— start Reading passage —
The right eloquence needs no bell to call the people together and no constable to keep them. ~ Emerson

Thursday, December 10, 2009

Peace or Appeasement?



A Surprising Speech by a U.S. President

The White House has released a text copy of the remarks made by President Obama in Oslo today upon receiving his Nobel Peace Prize. I fear those who criticize him as a foreign policy apologist will find this speech equally unacceptable.

Obama begins with a few general principles that sound decidedly hands off in America’s approach to hostile nations.

“I believe the United States is at its best when adhering to a few clear precepts, governing its conduct in world affairs.

First – No people on earth can be held, as a people, to be an enemy, for all humanity shares the common hunger for peace and fellowship and justice. Second – No nation's security and well-being can be lastingly achieved in isolation but only in effective cooperation with fellow-nations. Third – Every nation's right to a form of government and an economic system of its own choosing is inalienable. Fourth – Any nation's attempt to dictate to other nations their form of government is indefensible. Fifth – A nation's hope of lasting peace cannot be firmly based upon any race in armaments but rather upon just relations and honest understanding with all other nations.”

Obama next characteristically places blame for the current situation on the Bush Administration and all those with differing views from his own.
— end Reading passage —
— start Given information —
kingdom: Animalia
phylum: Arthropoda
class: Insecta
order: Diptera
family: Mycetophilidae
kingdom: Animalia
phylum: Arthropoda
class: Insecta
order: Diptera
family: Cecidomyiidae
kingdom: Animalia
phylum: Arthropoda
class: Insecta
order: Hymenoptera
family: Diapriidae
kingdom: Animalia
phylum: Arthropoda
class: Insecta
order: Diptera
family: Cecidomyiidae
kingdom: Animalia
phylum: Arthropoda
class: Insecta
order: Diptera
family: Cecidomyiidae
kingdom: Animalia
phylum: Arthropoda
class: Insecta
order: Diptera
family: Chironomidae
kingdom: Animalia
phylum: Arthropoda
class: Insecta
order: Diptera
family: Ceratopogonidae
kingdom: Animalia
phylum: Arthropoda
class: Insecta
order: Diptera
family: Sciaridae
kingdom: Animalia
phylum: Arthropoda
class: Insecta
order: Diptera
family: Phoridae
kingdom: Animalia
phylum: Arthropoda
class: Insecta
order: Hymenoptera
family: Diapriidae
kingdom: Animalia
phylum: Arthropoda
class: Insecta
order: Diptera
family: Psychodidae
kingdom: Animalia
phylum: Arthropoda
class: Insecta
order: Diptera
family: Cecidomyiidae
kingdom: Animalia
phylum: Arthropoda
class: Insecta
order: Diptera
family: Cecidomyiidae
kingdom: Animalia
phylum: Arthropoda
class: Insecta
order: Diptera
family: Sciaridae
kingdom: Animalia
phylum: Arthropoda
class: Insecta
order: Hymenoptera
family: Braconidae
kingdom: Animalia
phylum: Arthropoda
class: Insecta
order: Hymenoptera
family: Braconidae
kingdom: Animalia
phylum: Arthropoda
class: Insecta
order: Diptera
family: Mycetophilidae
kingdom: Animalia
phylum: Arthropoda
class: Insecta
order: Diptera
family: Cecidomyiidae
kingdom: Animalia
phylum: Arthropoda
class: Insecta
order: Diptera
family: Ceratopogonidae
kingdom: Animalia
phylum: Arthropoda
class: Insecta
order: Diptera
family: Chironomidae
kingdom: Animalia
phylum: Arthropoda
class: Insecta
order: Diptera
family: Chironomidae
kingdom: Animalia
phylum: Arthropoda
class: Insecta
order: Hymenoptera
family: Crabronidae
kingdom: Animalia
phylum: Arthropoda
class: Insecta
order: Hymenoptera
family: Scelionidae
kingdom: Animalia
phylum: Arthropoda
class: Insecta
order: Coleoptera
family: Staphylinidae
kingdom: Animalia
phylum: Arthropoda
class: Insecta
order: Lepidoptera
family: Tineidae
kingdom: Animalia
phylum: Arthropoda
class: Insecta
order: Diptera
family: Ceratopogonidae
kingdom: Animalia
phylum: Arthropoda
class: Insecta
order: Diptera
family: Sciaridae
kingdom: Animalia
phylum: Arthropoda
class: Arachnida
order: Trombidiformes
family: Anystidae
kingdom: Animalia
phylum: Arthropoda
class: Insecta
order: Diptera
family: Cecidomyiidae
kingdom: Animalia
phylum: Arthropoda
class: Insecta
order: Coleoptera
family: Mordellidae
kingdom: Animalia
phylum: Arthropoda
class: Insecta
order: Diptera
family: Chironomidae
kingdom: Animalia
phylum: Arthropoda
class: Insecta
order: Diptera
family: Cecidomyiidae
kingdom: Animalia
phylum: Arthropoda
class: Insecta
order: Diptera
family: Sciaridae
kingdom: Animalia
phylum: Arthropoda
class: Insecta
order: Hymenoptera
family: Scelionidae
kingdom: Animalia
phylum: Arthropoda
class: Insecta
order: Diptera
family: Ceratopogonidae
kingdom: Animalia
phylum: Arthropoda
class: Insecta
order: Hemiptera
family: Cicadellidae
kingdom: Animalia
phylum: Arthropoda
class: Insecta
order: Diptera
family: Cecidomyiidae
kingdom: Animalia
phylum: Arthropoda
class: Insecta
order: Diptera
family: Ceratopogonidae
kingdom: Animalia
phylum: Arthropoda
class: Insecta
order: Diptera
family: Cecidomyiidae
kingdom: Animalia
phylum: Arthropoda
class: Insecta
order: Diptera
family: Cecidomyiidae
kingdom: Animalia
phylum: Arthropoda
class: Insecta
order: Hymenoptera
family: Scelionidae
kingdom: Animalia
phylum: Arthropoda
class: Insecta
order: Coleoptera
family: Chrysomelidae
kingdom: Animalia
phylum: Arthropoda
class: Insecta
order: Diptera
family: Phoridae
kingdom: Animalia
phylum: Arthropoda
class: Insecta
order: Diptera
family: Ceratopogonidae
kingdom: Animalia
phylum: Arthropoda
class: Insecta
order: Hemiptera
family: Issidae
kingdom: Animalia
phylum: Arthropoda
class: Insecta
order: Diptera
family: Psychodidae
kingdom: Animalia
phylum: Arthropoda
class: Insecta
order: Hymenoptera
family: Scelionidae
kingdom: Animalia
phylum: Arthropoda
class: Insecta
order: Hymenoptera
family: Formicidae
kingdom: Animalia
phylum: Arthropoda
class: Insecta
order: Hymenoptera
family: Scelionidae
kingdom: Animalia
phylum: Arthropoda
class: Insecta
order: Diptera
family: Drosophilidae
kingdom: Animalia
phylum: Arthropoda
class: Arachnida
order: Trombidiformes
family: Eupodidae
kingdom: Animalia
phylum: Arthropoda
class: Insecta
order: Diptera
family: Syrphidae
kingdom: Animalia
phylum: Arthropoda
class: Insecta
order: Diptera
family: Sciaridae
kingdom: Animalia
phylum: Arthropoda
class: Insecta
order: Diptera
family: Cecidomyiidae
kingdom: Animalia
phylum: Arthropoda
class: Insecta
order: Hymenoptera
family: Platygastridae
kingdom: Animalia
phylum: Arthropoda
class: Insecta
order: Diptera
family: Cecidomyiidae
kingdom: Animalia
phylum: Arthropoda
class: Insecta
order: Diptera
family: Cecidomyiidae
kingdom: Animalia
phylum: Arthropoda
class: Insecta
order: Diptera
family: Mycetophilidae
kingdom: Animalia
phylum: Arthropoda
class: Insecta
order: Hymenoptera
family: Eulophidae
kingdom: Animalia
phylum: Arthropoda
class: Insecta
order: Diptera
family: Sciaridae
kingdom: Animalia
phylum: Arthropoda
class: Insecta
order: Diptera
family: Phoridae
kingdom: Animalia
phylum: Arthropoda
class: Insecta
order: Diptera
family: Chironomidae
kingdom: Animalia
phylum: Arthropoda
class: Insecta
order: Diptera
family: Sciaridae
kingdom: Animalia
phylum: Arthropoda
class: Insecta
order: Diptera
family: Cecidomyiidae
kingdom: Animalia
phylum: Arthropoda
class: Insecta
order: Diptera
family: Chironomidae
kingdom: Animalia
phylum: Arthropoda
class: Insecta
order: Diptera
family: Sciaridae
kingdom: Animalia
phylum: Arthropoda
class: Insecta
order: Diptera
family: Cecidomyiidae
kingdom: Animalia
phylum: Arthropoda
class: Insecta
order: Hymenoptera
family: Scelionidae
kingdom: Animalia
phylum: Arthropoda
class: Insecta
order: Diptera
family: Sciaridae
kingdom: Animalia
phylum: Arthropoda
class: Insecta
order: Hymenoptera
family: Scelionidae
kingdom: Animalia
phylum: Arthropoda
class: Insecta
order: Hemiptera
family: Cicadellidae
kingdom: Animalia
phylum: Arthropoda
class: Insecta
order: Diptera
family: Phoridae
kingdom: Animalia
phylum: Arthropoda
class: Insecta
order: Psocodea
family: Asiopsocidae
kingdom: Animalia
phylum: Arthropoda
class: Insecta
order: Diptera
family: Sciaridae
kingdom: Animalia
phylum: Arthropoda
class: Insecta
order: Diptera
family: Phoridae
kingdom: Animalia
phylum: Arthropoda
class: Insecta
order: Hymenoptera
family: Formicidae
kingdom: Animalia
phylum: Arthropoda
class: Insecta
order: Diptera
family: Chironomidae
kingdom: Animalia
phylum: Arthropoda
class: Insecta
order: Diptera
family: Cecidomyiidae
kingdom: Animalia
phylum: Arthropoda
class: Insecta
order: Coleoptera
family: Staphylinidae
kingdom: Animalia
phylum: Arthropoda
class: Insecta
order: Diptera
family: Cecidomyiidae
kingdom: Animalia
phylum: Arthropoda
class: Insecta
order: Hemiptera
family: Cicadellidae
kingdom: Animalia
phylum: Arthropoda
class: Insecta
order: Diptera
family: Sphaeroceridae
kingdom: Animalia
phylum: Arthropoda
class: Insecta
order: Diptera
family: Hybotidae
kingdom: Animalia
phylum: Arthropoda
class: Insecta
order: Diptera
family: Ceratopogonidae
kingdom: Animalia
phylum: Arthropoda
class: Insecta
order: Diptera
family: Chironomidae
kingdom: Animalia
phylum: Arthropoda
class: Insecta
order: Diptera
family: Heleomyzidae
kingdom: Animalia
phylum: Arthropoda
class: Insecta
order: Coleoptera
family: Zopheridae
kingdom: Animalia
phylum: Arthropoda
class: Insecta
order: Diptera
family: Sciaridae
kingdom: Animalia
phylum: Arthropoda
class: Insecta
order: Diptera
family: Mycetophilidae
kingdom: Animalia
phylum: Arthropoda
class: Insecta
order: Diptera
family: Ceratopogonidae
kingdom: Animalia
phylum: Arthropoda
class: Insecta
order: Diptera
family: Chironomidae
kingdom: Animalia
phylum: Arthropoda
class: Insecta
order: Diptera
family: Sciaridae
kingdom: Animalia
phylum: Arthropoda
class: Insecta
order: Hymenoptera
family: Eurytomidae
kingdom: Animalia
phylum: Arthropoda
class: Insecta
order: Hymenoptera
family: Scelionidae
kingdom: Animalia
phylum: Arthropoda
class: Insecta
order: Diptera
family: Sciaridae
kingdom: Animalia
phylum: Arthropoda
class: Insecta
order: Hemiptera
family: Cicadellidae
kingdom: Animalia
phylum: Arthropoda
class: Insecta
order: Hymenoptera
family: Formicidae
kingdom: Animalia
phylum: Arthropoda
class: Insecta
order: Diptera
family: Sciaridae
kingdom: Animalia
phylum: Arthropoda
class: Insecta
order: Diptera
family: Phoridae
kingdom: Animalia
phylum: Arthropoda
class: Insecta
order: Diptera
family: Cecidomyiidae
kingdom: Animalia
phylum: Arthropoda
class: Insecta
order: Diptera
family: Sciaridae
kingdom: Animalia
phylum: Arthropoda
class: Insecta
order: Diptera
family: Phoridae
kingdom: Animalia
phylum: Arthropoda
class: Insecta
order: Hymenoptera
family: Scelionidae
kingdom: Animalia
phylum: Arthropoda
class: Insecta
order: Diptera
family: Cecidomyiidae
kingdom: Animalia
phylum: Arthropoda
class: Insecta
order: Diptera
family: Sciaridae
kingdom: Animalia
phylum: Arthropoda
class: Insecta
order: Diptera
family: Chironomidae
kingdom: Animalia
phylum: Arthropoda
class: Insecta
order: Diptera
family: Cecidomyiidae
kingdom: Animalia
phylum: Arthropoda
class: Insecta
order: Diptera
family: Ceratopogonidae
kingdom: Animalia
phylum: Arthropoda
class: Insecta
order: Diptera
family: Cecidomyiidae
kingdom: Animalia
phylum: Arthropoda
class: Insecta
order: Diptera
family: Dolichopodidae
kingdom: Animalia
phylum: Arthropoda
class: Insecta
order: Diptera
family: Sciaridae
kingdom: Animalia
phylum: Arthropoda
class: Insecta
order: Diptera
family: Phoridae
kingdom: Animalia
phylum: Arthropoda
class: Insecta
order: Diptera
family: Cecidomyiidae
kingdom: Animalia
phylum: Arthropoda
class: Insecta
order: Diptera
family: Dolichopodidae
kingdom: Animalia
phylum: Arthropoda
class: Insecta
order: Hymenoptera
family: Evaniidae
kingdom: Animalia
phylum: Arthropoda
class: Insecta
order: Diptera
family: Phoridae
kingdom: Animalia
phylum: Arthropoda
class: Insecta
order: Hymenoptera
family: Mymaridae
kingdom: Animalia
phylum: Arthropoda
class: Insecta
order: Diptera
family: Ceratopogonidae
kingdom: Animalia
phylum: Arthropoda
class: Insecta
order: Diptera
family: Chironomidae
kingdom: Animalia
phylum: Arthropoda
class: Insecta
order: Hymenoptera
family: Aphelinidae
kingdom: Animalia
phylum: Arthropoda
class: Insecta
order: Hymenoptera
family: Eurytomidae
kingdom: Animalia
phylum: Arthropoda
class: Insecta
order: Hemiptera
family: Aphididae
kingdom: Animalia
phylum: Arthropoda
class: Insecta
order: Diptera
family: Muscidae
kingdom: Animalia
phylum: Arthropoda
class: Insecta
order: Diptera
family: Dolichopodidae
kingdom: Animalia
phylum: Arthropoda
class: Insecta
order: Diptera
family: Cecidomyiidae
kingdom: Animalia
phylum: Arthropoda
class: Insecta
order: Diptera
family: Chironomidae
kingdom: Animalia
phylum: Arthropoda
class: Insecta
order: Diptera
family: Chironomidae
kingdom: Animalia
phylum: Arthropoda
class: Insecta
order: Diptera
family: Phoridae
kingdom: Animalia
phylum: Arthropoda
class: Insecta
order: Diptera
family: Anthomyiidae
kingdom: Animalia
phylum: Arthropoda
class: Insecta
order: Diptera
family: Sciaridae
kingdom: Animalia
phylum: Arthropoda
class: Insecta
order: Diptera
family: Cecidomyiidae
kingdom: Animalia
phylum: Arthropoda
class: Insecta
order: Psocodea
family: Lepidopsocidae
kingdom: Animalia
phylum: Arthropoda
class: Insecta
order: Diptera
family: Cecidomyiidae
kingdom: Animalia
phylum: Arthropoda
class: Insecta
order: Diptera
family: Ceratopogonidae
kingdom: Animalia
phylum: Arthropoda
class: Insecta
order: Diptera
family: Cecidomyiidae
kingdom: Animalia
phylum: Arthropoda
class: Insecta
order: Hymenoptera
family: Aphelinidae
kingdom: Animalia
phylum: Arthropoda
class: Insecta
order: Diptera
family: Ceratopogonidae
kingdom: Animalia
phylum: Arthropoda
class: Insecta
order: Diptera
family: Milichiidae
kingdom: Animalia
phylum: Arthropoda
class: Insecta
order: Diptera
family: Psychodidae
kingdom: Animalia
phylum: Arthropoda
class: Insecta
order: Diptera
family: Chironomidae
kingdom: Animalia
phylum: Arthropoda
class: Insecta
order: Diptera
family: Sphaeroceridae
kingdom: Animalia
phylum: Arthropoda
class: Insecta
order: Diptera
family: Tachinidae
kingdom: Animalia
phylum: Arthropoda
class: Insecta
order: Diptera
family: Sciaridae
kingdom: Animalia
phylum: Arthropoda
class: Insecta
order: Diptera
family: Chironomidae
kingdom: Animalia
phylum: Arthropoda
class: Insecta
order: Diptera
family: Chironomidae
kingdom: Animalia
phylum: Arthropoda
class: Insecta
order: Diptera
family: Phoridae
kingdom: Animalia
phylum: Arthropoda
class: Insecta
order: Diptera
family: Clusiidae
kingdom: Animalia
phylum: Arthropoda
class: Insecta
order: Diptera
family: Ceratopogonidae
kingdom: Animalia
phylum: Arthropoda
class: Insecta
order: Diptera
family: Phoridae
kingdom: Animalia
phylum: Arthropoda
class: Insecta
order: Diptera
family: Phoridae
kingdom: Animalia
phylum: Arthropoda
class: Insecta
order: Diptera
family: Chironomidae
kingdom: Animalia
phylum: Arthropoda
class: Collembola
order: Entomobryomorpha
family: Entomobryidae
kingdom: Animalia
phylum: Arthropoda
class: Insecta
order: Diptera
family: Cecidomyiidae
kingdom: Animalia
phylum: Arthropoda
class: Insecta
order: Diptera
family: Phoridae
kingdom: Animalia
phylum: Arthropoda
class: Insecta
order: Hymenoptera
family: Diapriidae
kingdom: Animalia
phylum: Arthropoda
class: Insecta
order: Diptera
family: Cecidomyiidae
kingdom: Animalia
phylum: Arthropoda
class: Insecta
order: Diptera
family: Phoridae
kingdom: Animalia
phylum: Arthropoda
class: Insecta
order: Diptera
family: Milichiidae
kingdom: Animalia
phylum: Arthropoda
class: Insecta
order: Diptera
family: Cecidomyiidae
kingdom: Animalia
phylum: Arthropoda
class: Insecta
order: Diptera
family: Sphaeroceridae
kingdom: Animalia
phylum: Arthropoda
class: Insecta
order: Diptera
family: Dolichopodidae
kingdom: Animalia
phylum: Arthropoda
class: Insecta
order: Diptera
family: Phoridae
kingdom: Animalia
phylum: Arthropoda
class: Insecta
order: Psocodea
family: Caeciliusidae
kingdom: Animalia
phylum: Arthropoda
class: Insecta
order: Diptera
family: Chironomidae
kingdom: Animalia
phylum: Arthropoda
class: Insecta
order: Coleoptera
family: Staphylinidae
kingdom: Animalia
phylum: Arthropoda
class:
— end Given information —
Direction:
In the post about the Nobel Peace Prize speech, in which city did President Obama make his remarks?

Response:
Oslo